A new treatment called molecular patch therapy has been developed which has the potential to give boys born with Duchenne Muscular Dystrophy (DMD) the chance to preserve their muscle function and live into old age.
In a world first, the antisense oligonucleotide (AO) patches work by masking the faulty part of the gene (exon 51) and allowing shortened but functional proteins to be formed.
DMD affects one in 3,500 boys and is caused by reduced production of dystrophin protein - vital for muscle function. The progression of the condition is so severe that untreated boys lose the ability to walk by their early teens are only expected to live into their twenties.
From the Newcastle University website:
“This is a major breakthrough for the treatment of DMD,” said Professor Francesco Muntoni, head of the neuromuscular unit at Imperial College Healthcare NHS Trust, “as conventional gene therapy approach for this disorder has proven to be problematic. Animal work has suggested that the molecular patch has worked well and showed a very significant restoration in dystrophin function”.

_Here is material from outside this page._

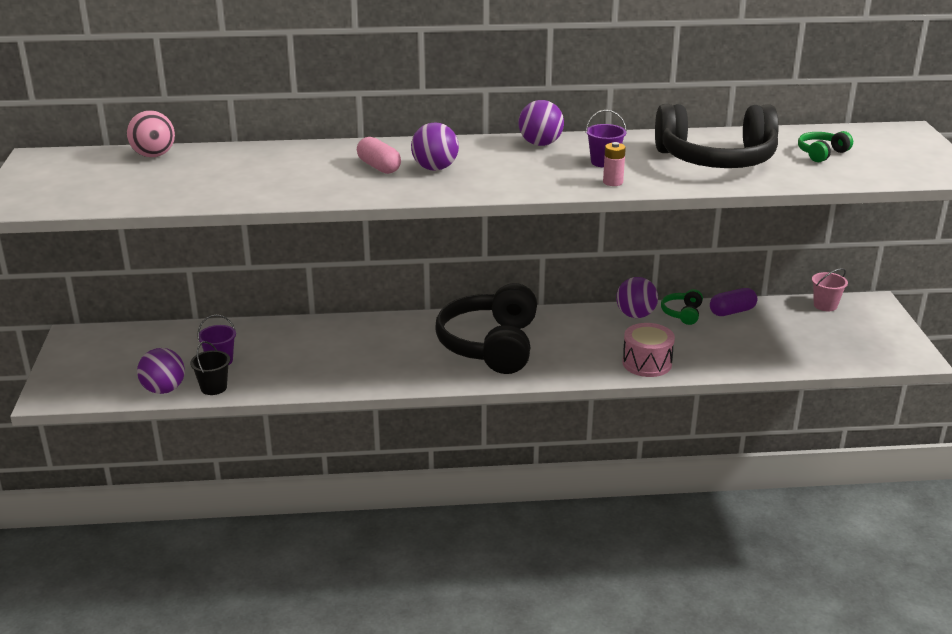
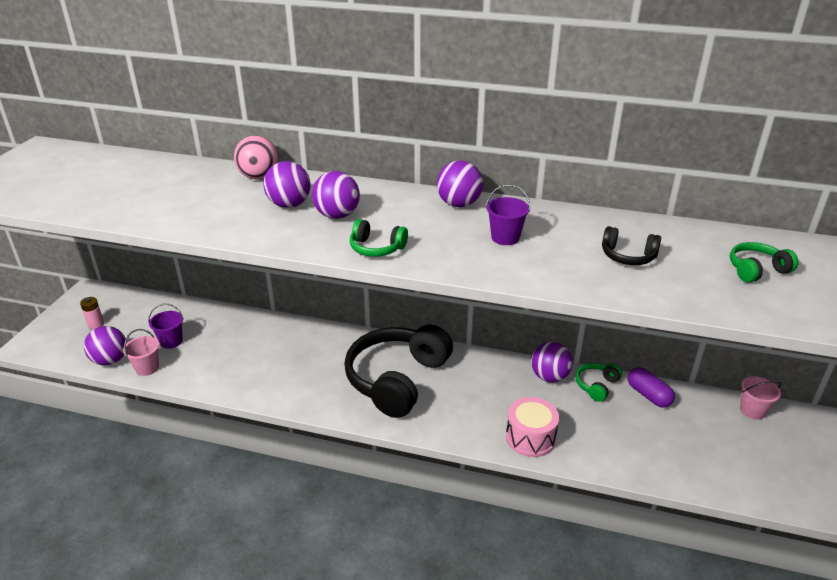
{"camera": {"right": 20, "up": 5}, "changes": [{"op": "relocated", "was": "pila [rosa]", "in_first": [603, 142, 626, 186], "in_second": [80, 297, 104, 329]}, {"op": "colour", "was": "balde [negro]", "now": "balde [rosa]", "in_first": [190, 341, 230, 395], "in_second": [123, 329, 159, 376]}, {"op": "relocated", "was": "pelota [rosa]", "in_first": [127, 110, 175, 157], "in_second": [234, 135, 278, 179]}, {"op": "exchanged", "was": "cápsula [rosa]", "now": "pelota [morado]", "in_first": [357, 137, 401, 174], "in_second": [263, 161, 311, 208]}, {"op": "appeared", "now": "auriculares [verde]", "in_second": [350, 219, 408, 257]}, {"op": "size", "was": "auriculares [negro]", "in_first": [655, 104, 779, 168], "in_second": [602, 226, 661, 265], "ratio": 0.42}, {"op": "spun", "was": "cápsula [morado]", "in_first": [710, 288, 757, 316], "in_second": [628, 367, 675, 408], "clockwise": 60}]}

Professor Kate Bushby and Professor Volker Straub from the Institute of Human Genetics at Newcastle University will be recruiting nine young men from across the country and preparing them for the treatment. The trial participants will need to be aged 12 – 17 with DMD and they will have the molecular patch administered by injection into a small muscle in the foot. Subject to the trial’s success, there is already a plan to proceed with another trial to deliver the molecular patch under the skin, so that all muscles in the body could be treated.
Professor Bushby of Newcastle University said ”This is very important work to be involved with and a reflection of the long -standing interest in muscular disease here in Newcastle. We’re one of only three specialist centres in the country and this is the first step to what might be a gene based therapy for Duchenne Muscular Dystrophy.”